● **Task directions**
Report the lines of the data below that contain the string "meters".
★ ★ ★ ★ ★ ★ ★
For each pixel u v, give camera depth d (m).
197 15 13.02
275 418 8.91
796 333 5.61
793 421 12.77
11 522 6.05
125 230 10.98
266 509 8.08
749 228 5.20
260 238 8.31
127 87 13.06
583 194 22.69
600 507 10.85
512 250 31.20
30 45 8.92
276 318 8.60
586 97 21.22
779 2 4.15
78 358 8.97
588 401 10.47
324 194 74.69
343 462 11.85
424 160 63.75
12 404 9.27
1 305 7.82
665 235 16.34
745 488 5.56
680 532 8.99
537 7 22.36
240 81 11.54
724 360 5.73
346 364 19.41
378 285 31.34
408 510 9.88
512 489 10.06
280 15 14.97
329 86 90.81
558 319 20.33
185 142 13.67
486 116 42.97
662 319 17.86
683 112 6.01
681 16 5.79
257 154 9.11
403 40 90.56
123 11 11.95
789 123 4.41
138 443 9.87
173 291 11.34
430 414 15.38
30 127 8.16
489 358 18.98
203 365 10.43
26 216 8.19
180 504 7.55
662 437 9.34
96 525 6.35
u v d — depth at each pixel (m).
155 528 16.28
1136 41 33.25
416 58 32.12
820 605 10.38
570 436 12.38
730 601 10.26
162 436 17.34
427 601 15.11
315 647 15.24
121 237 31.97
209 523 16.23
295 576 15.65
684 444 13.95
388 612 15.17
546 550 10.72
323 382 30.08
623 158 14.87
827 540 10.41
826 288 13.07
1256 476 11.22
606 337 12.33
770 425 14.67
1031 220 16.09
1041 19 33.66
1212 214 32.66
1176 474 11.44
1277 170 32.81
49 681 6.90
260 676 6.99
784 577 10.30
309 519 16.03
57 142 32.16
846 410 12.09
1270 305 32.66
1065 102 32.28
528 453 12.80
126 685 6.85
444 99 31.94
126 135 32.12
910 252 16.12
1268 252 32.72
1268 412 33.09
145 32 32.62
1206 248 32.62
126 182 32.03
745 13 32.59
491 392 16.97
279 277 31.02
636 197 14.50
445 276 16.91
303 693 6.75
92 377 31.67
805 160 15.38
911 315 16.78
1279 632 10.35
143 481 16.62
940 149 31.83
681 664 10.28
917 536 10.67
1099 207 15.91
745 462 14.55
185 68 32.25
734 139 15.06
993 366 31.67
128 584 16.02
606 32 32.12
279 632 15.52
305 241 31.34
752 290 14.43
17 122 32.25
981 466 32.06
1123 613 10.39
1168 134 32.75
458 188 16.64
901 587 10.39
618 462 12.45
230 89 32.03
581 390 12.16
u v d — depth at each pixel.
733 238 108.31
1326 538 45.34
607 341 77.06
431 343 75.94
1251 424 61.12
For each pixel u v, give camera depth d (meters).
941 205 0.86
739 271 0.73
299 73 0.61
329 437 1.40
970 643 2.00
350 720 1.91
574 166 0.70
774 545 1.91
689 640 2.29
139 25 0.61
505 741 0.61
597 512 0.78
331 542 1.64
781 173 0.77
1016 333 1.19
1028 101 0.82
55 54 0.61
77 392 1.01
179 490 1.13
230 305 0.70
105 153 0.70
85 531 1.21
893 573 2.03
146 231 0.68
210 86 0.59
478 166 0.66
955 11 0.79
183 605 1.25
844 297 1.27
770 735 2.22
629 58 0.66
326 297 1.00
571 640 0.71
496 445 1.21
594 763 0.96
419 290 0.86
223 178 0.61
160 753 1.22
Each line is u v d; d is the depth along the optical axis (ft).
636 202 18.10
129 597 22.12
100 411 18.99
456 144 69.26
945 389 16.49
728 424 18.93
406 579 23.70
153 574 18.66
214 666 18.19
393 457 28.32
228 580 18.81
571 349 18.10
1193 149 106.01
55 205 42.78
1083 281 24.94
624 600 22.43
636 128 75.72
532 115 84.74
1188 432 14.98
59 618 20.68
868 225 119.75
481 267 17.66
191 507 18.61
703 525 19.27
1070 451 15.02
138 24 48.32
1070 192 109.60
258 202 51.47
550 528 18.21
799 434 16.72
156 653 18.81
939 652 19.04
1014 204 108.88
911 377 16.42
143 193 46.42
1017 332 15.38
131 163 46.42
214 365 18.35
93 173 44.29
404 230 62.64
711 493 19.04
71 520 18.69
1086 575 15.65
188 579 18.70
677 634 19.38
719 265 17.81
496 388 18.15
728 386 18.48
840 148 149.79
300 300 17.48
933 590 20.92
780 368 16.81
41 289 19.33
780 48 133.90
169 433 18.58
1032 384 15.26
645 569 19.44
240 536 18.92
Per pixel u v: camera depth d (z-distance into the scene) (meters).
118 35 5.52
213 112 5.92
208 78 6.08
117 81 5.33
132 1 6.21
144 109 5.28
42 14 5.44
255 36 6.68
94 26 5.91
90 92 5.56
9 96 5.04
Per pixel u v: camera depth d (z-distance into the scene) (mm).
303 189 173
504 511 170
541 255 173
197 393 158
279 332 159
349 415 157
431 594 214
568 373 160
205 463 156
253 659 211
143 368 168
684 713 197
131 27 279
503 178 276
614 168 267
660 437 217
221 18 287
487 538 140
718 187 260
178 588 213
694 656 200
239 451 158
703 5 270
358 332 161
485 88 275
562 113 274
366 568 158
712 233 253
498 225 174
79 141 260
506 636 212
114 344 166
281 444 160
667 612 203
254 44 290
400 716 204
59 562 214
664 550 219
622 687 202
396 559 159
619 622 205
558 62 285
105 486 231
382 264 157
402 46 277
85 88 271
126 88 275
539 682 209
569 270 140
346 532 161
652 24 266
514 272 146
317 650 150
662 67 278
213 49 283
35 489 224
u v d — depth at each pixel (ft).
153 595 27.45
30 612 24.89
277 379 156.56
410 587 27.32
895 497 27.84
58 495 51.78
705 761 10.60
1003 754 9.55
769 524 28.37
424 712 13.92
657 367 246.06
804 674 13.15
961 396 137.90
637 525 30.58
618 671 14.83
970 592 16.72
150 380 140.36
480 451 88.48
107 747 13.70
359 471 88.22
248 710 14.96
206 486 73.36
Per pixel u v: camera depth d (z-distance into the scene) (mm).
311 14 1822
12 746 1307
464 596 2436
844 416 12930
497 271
★ ★ ★ ★ ★ ★ ★
● **Exercise result**
For each pixel u v, give camera depth d (meters).
Per pixel u v: camera depth d (z-distance into the scene) (meters).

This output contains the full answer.